Le Belge Thomas-Louis Bourgeois (1676-1750), d’abord maître de chapelle à la cathédrale de Toul, puis en celle de Strasbourg, fut engagé comme haute-contre à l’Opéra de Paris en 1707, avant d’être à Bruxelles directeur du théâtre de La Monnaie en 1721-22. Il devint ensuite membre de l’Académie de Musique de Dijon, créée par Claude Rameau, frère de Jean-Philippe, où il chanta de 1728 à 1735. Outre les deux opéras qu’il donna à Paris, on lui doit une trentaine de cantates et cantatilles, composées entre 1708 et 1744. Pour Musique en Wallonie, Isabelle Desrochers avait enregistré en 2007 quatre d’entre elles : « Ariane », « Le Berger fidèle », « L’Amour et Psyché » et « Phèdre et Hippolyte », les deux dernières en duo avec le ténor Thibaut Lenaerts. Le présent disque puise dans les deux premiers livres de Cantates Françoises de Bourgeois, publiées en 1708 et en 1715. Ecrites dans un style assez proche du Rameau des bergeries, l’audace et la science de l’orchestration en moins, chacune des cinq pièces dure une quinzaine de minutes.
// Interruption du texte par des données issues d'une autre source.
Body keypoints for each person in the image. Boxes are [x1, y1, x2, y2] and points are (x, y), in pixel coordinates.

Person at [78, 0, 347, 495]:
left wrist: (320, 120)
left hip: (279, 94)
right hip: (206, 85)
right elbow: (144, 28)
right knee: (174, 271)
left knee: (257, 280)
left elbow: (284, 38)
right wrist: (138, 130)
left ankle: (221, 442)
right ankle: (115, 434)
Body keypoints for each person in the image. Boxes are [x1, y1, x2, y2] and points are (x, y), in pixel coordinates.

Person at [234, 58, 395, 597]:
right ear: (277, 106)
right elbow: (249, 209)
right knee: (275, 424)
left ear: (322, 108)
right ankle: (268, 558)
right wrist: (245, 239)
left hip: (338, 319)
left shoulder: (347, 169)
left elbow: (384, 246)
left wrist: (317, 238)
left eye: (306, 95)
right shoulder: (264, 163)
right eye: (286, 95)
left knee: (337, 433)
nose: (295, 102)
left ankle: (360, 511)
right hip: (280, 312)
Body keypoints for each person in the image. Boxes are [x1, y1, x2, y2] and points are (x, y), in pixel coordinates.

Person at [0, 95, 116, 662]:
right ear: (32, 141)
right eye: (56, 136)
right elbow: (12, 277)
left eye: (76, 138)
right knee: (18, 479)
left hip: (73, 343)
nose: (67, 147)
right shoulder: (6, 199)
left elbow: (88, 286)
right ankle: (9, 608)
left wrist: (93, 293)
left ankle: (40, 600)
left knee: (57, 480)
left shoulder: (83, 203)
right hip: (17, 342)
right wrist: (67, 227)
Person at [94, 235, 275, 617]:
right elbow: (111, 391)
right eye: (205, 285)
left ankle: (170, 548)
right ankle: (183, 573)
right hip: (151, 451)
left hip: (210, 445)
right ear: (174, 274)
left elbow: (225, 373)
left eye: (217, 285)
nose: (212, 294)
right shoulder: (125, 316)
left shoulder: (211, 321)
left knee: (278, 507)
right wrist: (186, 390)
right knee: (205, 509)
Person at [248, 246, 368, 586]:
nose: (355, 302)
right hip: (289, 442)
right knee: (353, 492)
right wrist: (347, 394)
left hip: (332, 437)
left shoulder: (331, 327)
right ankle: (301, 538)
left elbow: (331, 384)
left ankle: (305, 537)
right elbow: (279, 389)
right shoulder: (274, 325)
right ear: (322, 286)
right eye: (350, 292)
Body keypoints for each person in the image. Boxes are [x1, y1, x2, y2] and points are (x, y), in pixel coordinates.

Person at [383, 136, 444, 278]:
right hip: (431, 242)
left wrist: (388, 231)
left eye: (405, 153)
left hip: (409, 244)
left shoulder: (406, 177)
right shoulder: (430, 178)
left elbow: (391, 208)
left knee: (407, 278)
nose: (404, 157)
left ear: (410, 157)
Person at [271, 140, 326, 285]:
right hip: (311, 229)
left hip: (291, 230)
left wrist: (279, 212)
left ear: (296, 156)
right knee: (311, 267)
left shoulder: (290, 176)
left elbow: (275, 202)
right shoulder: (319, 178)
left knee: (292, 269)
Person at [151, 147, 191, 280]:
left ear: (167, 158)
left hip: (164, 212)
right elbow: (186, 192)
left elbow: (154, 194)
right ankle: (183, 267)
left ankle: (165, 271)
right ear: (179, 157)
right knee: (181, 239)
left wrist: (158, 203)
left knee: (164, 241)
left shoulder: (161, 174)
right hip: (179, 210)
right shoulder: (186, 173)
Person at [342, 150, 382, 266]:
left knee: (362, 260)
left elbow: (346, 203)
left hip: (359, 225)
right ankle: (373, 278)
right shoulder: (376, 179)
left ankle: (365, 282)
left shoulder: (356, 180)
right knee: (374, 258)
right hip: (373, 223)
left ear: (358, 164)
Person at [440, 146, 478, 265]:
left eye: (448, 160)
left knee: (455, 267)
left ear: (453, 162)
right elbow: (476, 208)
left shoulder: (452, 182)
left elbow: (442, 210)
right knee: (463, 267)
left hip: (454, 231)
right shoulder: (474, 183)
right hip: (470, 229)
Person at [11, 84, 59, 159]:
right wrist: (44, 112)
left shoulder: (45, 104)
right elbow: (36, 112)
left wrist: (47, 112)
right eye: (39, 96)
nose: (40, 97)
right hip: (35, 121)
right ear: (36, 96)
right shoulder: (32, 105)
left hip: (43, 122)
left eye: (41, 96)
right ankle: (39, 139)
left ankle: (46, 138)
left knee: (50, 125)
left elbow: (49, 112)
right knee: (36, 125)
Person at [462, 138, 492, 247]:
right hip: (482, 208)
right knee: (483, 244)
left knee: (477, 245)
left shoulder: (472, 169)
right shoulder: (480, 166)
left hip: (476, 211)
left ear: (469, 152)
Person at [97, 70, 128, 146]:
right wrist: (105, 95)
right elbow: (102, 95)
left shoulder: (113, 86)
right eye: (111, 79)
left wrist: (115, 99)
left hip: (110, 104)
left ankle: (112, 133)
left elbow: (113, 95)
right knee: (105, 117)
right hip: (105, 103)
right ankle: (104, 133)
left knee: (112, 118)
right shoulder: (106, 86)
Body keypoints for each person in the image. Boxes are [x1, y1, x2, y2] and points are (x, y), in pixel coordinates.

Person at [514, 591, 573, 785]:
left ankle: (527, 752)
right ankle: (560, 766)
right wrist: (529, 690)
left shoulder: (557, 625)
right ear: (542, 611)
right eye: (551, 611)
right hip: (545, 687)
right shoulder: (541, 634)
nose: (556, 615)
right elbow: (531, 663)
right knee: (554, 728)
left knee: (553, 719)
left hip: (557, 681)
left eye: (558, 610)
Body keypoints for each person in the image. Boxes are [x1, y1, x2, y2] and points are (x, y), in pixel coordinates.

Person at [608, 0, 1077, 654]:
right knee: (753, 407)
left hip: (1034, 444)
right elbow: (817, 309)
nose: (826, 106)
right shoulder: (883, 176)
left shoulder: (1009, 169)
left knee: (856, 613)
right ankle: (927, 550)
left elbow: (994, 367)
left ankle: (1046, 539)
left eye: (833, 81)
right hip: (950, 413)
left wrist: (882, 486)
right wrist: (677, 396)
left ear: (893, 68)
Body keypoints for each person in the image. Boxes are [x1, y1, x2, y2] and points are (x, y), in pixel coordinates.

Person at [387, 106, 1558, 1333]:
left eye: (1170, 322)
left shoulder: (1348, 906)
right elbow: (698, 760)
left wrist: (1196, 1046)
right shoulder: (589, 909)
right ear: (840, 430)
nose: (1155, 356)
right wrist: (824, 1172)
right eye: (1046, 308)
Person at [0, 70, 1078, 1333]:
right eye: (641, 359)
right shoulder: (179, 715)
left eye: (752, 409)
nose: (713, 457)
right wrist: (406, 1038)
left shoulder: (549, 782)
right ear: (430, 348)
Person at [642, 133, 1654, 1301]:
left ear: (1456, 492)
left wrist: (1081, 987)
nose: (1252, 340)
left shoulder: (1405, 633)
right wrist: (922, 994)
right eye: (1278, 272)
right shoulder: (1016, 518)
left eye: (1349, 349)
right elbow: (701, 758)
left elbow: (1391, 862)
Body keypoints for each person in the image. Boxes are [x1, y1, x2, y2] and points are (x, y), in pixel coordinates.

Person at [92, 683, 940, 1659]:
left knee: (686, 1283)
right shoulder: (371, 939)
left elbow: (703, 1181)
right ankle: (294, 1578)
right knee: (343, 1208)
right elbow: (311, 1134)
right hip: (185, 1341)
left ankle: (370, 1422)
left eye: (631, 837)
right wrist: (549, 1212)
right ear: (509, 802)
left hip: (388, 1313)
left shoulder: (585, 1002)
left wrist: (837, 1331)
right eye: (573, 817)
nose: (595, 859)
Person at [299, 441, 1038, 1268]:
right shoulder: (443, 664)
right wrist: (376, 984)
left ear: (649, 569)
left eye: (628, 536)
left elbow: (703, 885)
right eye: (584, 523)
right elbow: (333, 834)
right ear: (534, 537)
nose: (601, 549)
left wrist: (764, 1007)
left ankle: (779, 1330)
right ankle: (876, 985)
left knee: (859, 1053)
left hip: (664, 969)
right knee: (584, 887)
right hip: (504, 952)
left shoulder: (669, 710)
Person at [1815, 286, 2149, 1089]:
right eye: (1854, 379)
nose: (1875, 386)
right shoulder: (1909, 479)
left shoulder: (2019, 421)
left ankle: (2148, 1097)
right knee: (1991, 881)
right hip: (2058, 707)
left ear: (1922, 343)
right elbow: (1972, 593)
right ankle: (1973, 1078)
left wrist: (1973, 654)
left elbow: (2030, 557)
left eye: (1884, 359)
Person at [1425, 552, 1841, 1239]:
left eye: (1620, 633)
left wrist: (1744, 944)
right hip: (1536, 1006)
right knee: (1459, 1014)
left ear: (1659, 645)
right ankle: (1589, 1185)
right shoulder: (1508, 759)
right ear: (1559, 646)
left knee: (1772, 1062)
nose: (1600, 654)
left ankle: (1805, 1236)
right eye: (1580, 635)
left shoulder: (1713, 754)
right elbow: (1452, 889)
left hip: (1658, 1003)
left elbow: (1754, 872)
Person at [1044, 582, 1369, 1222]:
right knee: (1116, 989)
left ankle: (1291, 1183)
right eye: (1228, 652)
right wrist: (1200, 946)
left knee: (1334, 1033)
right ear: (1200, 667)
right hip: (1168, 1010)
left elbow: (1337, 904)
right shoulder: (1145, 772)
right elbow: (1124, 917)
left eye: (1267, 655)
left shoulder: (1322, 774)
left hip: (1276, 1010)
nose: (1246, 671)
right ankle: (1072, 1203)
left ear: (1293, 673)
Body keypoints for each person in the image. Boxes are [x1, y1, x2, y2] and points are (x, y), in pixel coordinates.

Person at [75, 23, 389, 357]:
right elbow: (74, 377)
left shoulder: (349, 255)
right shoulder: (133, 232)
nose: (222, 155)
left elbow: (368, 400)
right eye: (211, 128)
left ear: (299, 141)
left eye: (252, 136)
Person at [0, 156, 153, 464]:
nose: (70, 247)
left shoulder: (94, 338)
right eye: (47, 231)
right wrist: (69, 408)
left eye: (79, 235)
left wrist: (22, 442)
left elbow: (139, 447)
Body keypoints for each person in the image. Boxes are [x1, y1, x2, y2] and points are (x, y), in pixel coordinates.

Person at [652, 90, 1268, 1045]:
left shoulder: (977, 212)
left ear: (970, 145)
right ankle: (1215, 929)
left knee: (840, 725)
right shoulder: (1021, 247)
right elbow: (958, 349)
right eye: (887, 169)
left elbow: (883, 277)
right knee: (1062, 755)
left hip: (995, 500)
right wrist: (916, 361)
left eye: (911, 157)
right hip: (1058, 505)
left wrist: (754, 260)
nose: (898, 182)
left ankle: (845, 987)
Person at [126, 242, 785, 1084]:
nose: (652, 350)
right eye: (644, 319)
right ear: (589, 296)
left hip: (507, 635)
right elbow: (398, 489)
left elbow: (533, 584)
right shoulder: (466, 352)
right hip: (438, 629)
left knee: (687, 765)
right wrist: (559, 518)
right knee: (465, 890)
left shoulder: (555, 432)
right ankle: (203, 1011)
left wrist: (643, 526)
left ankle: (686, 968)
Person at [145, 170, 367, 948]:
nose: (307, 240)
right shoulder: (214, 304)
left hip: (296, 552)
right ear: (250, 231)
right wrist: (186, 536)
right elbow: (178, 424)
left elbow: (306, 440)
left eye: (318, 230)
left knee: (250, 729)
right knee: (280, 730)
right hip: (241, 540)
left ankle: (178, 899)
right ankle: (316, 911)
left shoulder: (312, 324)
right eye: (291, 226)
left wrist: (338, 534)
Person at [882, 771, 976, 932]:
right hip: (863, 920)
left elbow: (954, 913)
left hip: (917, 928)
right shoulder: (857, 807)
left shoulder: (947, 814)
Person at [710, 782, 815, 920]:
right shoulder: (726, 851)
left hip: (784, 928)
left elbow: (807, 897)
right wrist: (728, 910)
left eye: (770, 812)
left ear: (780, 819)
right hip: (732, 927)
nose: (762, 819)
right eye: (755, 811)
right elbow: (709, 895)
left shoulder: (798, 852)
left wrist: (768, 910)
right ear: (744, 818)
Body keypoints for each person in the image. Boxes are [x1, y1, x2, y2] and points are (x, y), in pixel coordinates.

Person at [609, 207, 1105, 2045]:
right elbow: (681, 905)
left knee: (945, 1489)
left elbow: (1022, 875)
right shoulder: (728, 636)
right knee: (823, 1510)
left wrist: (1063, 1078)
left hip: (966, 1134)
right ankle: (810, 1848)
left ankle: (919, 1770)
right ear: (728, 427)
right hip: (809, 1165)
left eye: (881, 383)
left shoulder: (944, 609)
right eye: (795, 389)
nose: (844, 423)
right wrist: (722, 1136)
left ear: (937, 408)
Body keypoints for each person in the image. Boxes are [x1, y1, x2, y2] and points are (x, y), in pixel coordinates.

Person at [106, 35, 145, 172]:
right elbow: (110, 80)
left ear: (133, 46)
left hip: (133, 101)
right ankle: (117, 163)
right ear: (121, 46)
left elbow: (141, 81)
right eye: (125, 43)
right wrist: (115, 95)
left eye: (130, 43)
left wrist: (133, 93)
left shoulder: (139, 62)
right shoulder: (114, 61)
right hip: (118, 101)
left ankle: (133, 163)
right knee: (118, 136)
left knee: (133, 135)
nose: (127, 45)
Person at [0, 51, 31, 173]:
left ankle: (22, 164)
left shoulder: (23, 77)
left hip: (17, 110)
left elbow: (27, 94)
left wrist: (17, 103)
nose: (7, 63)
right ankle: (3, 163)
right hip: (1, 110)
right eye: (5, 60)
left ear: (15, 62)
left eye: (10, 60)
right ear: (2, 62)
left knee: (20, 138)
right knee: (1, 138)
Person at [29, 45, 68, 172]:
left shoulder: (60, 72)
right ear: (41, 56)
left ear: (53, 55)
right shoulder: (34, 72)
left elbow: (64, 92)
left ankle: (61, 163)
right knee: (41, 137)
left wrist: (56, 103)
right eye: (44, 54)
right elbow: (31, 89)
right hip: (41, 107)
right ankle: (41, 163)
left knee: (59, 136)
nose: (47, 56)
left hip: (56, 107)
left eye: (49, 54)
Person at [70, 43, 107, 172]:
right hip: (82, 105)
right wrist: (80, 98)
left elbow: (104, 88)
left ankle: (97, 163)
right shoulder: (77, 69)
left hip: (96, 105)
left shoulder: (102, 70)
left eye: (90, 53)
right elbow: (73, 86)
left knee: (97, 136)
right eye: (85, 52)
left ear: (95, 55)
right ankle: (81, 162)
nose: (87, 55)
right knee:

Même si on a pu la voir à Paris dans Peter Grimes à Bastille, la Britannique Carolyn Sampson est résolument baroqueuse. Le style est élégant, la voix est souple, le timbre est agréable et la prononciation du français est quasi irréprochable. Manquent sans doute un peu plus de théâtre parfois, et davantage de variété dans les couleurs, pour éviter l’impression de monotonie qui s’empare bientôt de l’auditeur à l’écoute de ces cantates, mais Bourgeois en est largement responsable, puisque l’indication « Gayment et gratieusement » revient ici plus souvent qu’à son tour, alternant avec « Lentement et tendrement »… Nous sommes incontestablement dans le domaine de l’aimable, de la musique faite pour charmer le public des salons. A peine sort-on de la placidité ambiante avec l’air « Un orage affreux » dans la cantate Borée (« Vivement et très viste ») ; dans Zéphire et Flore, l’arrivée d’une (brève) tempête apporte une perturbation du même ordre, et des plus opportunes. Ici et là, un « gravement » ajoute un soupçon de sérieux à tout cela. Il y a de jolis effets d’imitation dans « Philomelle revient », air de rossignol comme il s’en est beaucoup composé à cette époque. Et l’on admire la belle vigueur du Concert Lorrain, notamment dans « L’Amour se soumet à vos charmes », mais là encore, l’effectif instrumental est trop limité pour que l’oreille ne se laisse pas gagner par une douce torpeur.
Peut-être la musique de Bourgeois y aurait-elle gagné si le programme du disque avait été partagé entre différents solistes vocaux, pour introduire un peu de variété. Afin de mieux apprécier chaque cantate, on recommandera donc pour ce récital une écoute fragmentée plutôt que consécutive.